Records provided —
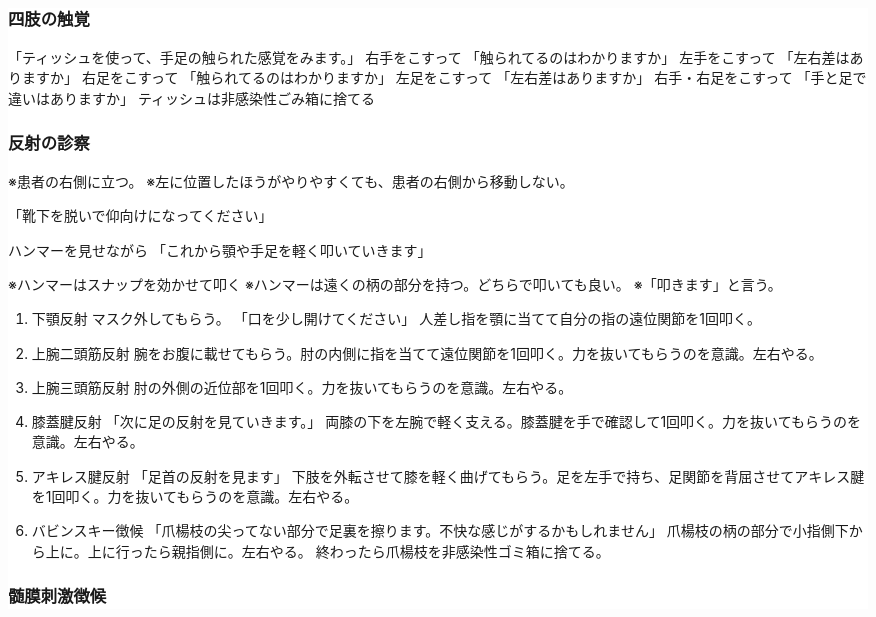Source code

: ### 四肢の触覚

「ティッシュを使って、手足の触られた感覚をみます。」
右手をこすって
「触られてるのはわかりますか」
左手をこすって
「左右差はありますか」
右足をこすって
「触られてるのはわかりますか」
左足をこすって
「左右差はありますか」
右手・右足をこすって
「手と足で違いはありますか」
ティッシュは非感染性ごみ箱に捨てる


### 反射の診察

※患者の右側に立つ。
※左に位置したほうがやりやすくても、患者の右側から移動しない。

「靴下を脱いで仰向けになってください」

ハンマーを見せながら
「これから顎や手足を軽く叩いていきます」

※ハンマーはスナップを効かせて叩く
※ハンマーは遠くの柄の部分を持つ。どちらで叩いても良い。
※「叩きます」と言う。

1. 下顎反射
マスク外してもらう。
「口を少し開けてください」
人差し指を顎に当てて自分の指の遠位関節を1回叩く。

2. 上腕二頭筋反射
腕をお腹に載せてもらう。肘の内側に指を当てて遠位関節を1回叩く。力を抜いてもらうのを意識。左右やる。

3. 上腕三頭筋反射
肘の外側の近位部を1回叩く。力を抜いてもらうのを意識。左右やる。

4. 膝蓋腱反射
「次に足の反射を見ていきます。」
両膝の下を左腕で軽く支える。膝蓋腱を手で確認して1回叩く。力を抜いてもらうのを意識。左右やる。

5. アキレス腱反射
「足首の反射を見ます」
下肢を外転させて膝を軽く曲げてもらう。足を左手で持ち、足関節を背屈させてアキレス腱を1回叩く。力を抜いてもらうのを意識。左右やる。

6. バビンスキー徴候
「爪楊枝の尖ってない部分で足裏を擦ります。不快な感じがするかもしれません」
爪楊枝の柄の部分で小指側下から上に。上に行ったら親指側に。左右やる。
終わったら爪楊枝を非感染性ゴミ箱に捨てる。


### 髄膜刺激徴候
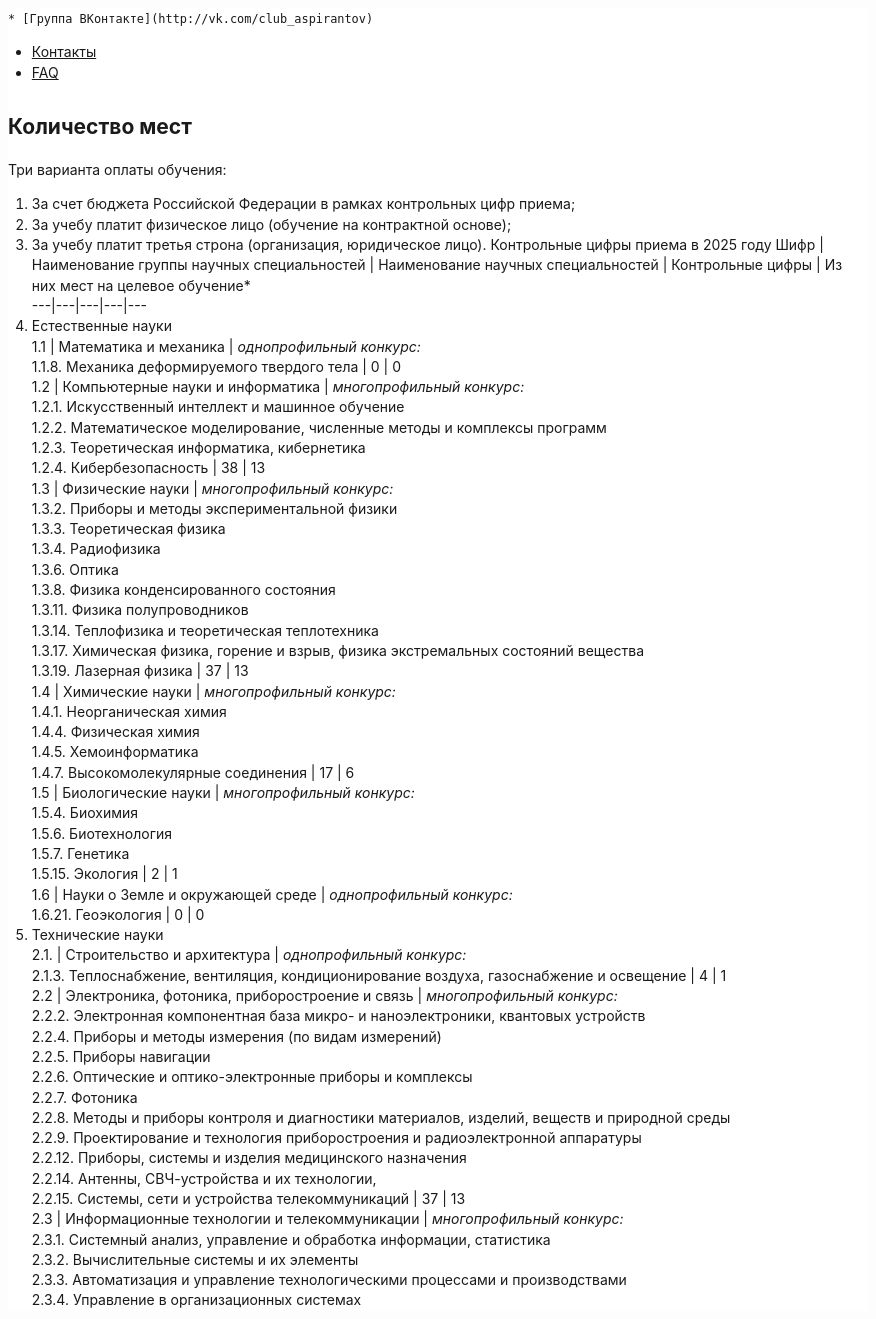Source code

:     * [Группа ВКонтакте](http://vk.com/club_aspirantov)
  * [Контакты](https://aspirantura.itmo.ru/?main=35)
  * [FAQ](https://aspirantura.itmo.ru/?main=126)


## Количество мест
Три варианта оплаты обучения:
1. За счет бюджета Российской Федерации в рамках контрольных цифр приема;
2. За учебу платит физическое лицо (обучение на контрактной основе);
3. За учебу платит третья строна (организация, юридическое лицо).
Контрольные цифры приема в 2025 году
Шифр  |  Наименование группы научных специальностей |  Наименование научных специальностей |  Контрольные цифры  |  Из них мест на целевое  обучение*  
---|---|---|---|---  
1. Естественные науки  
1.1 |  Математика и механика |  _однопрофильный конкурс:_  
1.1.8. Механика деформируемого твердого тела |  0 | 0  
1.2 |  Компьютерные науки и информатика |  _многопрофильный конкурс:_  
1.2.1. Искусственный интеллект и машинное обучение  
1.2.2. Математическое моделирование, численные методы и комплексы программ  
1.2.3. Теоретическая информатика, кибернетика  
1.2.4. Кибербезопасность |  38 | 13   
1.3 |  Физические науки |  _многопрофильный конкурс:_  
1.3.2. Приборы и методы экспериментальной физики  
1.3.3. Теоретическая физика  
1.3.4. Радиофизика  
1.3.6. Оптика  
1.3.8. Физика конденсированного состояния  
1.3.11. Физика полупроводников  
1.3.14. Теплофизика и теоретическая теплотехника  
1.3.17. Химическая физика, горение и взрыв, физика экстремальных состояний вещества  
1.3.19. Лазерная физика |  37 | 13   
1.4 |  Химические науки |  _многопрофильный конкурс:_  
1.4.1. Неорганическая химия  
1.4.4. Физическая химия  
1.4.5. Хемоинформатика  
1.4.7. Высокомолекулярные соединения |  17 | 6   
1.5 |  Биологические науки |  _многопрофильный конкурс:_  
1.5.4. Биохимия  
1.5.6. Биотехнология  
1.5.7. Генетика  
1.5.15. Экология |  2 | 1   
1.6 |  Науки о Земле и окружающей среде |  _однопрофильный конкурс:_  
1.6.21. Геоэкология |  0 | 0  
2. Технические науки  
2.1. |  Строительство и архитектура |  _однопрофильный конкурс:_   
2.1.3. Теплоснабжение, вентиляция, кондиционирование воздуха, газоснабжение и освещение |  4 | 1   
2.2 |  Электроника, фотоника, приборостроение и связь |  _многопрофильный конкурс:_  
2.2.2. Электронная компонентная база микро- и наноэлектроники, квантовых устройств  
2.2.4. Приборы и методы измерения (по видам измерений)  
2.2.5. Приборы навигации  
2.2.6. Оптические и оптико-электронные приборы и комплексы  
2.2.7. Фотоника  
2.2.8. Методы и приборы контроля и диагностики материалов, изделий, веществ и природной среды  
2.2.9. Проектирование и технология приборостроения и радиоэлектронной аппаратуры  
2.2.12. Приборы, системы и изделия медицинского назначения  
2.2.14. Антенны, СВЧ-устройства и их технологии,  
2.2.15. Системы, сети и устройства телекоммуникаций |  37 | 13  
2.3 |  Информационные технологии и телекоммуникации |  _многопрофильный конкурс:_  
2.3.1. Системный анализ, управление и обработка информации, статистика  
2.3.2. Вычислительные системы и их элементы  
2.3.3. Автоматизация и управление технологическими процессами и производствами  
2.3.4. Управление в организационных системах  
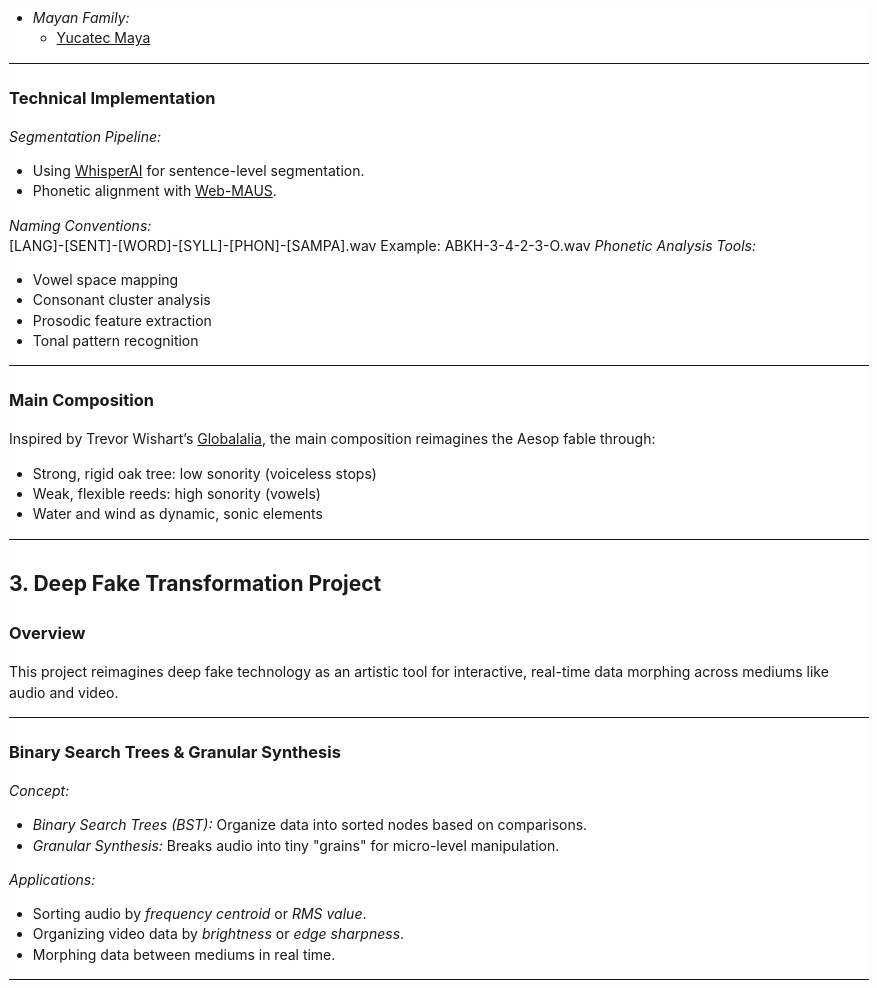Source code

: - *Mayan Family:*  
  - [Yucatec Maya](https://en.wikipedia.org/wiki/Yucatec_Maya_language)  

---

### Technical Implementation  

*Segmentation Pipeline:*  
- Using [WhisperAI](https://github.com/openai/whisper) for sentence-level segmentation.  
- Phonetic alignment with [Web-MAUS](https://clarin.phonetik.uni-muenchen.de/BASWebServices/interface/WebMAUS).  

*Naming Conventions:*  
[LANG]-[SENT]-[WORD]-[SYLL]-[PHON]-[SAMPA].wav
Example: ABKH-3-4-2-3-O.wav
*Phonetic Analysis Tools:*  
- Vowel space mapping  
- Consonant cluster analysis  
- Prosodic feature extraction  
- Tonal pattern recognition  

---

### Main Composition  

Inspired by Trevor Wishart’s [Globalalia](https://www.youtube.com/watch?v=DWkxPP6Ndng), the main composition reimagines the Aesop fable through:  
- Strong, rigid oak tree: low sonority (voiceless stops)  
- Weak, flexible reeds: high sonority (vowels)  
- Water and wind as dynamic, sonic elements  

---

## 3. Deep Fake Transformation Project  

### Overview  

This project reimagines deep fake technology as an artistic tool for interactive, real-time data morphing across mediums like audio and video.  

---

### Binary Search Trees & Granular Synthesis  

*Concept:*  
- *Binary Search Trees (BST):* Organize data into sorted nodes based on comparisons.  
- *Granular Synthesis:* Breaks audio into tiny "grains" for micro-level manipulation.  

*Applications:*  
- Sorting audio by *frequency centroid* or *RMS value*.  
- Organizing video data by *brightness* or *edge sharpness*.  
- Morphing data between mediums in real time.  

---
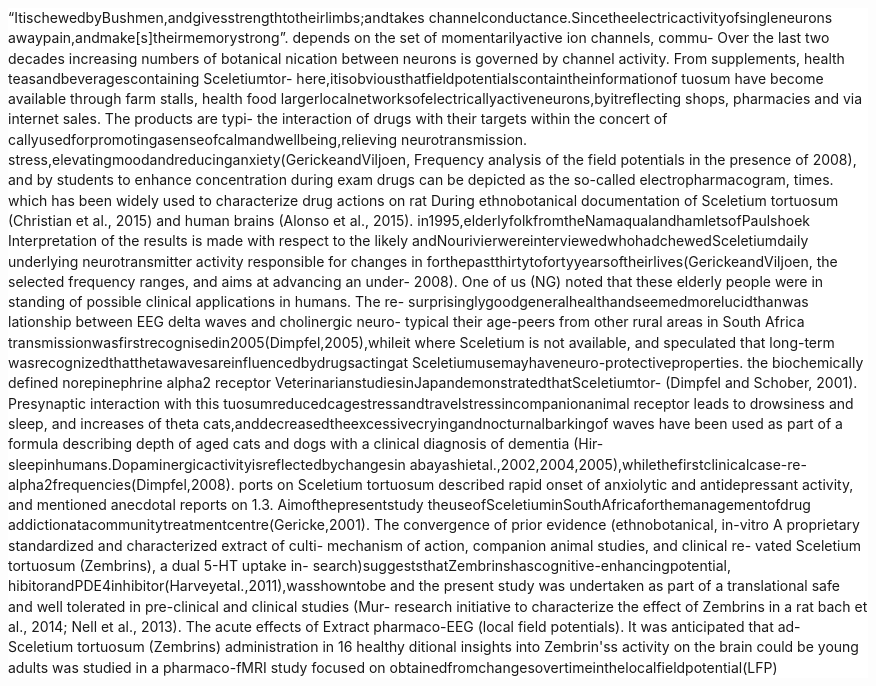 “ItischewedbyBushmen,andgivesstrengthtotheirlimbs;andtakes channelconductance.Sincetheelectricactivityofsingleneurons
awaypain,andmake[s]theirmemorystrong”. depends on the set of momentarilyactive ion channels, commu-
Over the last two decades increasing numbers of botanical nication between neurons is governed by channel activity. From
supplements, health teasandbeveragescontaining Sceletiumtor- here,itisobviousthatfieldpotentialscontaintheinformationof
tuosum have become available through farm stalls, health food largerlocalnetworksofelectricallyactiveneurons,byitreflecting
shops, pharmacies and via internet sales. The products are typi- the interaction of drugs with their targets within the concert of
callyusedforpromotingasenseofcalmandwellbeing,relieving neurotransmission.
stress,elevatingmoodandreducinganxiety(GerickeandViljoen, Frequency analysis of the field potentials in the presence of
2008), and by students to enhance concentration during exam drugs can be depicted as the so-called electropharmacogram,
times. which has been widely used to characterize drug actions on rat
During ethnobotanical documentation of Sceletium tortuosum (Christian et al., 2015) and human brains (Alonso et al., 2015).
in1995,elderlyfolkfromtheNamaqualandhamletsofPaulshoek Interpretation of the results is made with respect to the likely
andNourivierwereinterviewedwhohadchewedSceletiumdaily underlying neurotransmitter activity responsible for changes in
forthepastthirtytofortyyearsoftheirlives(GerickeandViljoen, the selected frequency ranges, and aims at advancing an under-
2008). One of us (NG) noted that these elderly people were in standing of possible clinical applications in humans. The re-
surprisinglygoodgeneralhealthandseemedmorelucidthanwas lationship between EEG delta waves and cholinergic neuro-
typical their age-peers from other rural areas in South Africa transmissionwasfirstrecognisedin2005(Dimpfel,2005),whileit
where Sceletium is not available, and speculated that long-term wasrecognizedthatthetawavesareinfluencedbydrugsactingat
Sceletiumusemayhaveneuro-protectiveproperties. the biochemically defined norepinephrine alpha2 receptor
VeterinarianstudiesinJapandemonstratedthatSceletiumtor- (Dimpfel and Schober, 2001). Presynaptic interaction with this
tuosumreducedcagestressandtravelstressincompanionanimal receptor leads to drowsiness and sleep, and increases of theta
cats,anddecreasedtheexcessivecryingandnocturnalbarkingof waves have been used as part of a formula describing depth of
aged cats and dogs with a clinical diagnosis of dementia (Hir- sleepinhumans.Dopaminergicactivityisreflectedbychangesin
abayashietal.,2002,2004,2005),whilethefirstclinicalcase-re- alpha2frequencies(Dimpfel,2008).
ports on Sceletium tortuosum described rapid onset of anxiolytic
and antidepressant activity, and mentioned anecdotal reports on 1.3. Aimofthepresentstudy
theuseofSceletiuminSouthAfricaforthemanagementofdrug
addictionatacommunitytreatmentcentre(Gericke,2001). The convergence of prior evidence (ethnobotanical, in-vitro
A proprietary standardized and characterized extract of culti- mechanism of action, companion animal studies, and clinical re-
vated Sceletium tortuosum (Zembrins), a dual 5-HT uptake in- search)suggeststhatZembrinshascognitive-enhancingpotential,
hibitorandPDE4inhibitor(Harveyetal.,2011),wasshowntobe and the present study was undertaken as part of a translational
safe and well tolerated in pre-clinical and clinical studies (Mur- research initiative to characterize the effect of Zembrins in a rat
bach et al., 2014; Nell et al., 2013). The acute effects of Extract pharmaco-EEG (local field potentials). It was anticipated that ad-
Sceletium tortuosum (Zembrins) administration in 16 healthy ditional insights into Zembrin'ss activity on the brain could be
young adults was studied in a pharmaco-fMRI study focused on obtainedfromchangesovertimeinthelocalfieldpotential(LFP)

Problem to work on — Output only an exact transcription of the lines above from the one with "1. Естественные науки" up to and including the one with "1.3.19. Лазерная физика".

Solution to this exercise —
1. Естественные науки  
1.1 |  Математика и механика |  _однопрофильный конкурс:_  
1.1.8. Механика деформируемого твердого тела |  0 | 0  
1.2 |  Компьютерные науки и информатика |  _многопрофильный конкурс:_  
1.2.1. Искусственный интеллект и машинное обучение  
1.2.2. Математическое моделирование, численные методы и комплексы программ  
1.2.3. Теоретическая информатика, кибернетика  
1.2.4. Кибербезопасность |  38 | 13   
1.3 |  Физические науки |  _многопрофильный конкурс:_  
1.3.2. Приборы и методы экспериментальной физики  
1.3.3. Теоретическая физика  
1.3.4. Радиофизика  
1.3.6. Оптика  
1.3.8. Физика конденсированного состояния  
1.3.11. Физика полупроводников  
1.3.14. Теплофизика и теоретическая теплотехника  
1.3.17. Химическая физика, горение и взрыв, физика экстремальных состояний вещества  
1.3.19. Лазерная физика |  37 | 13   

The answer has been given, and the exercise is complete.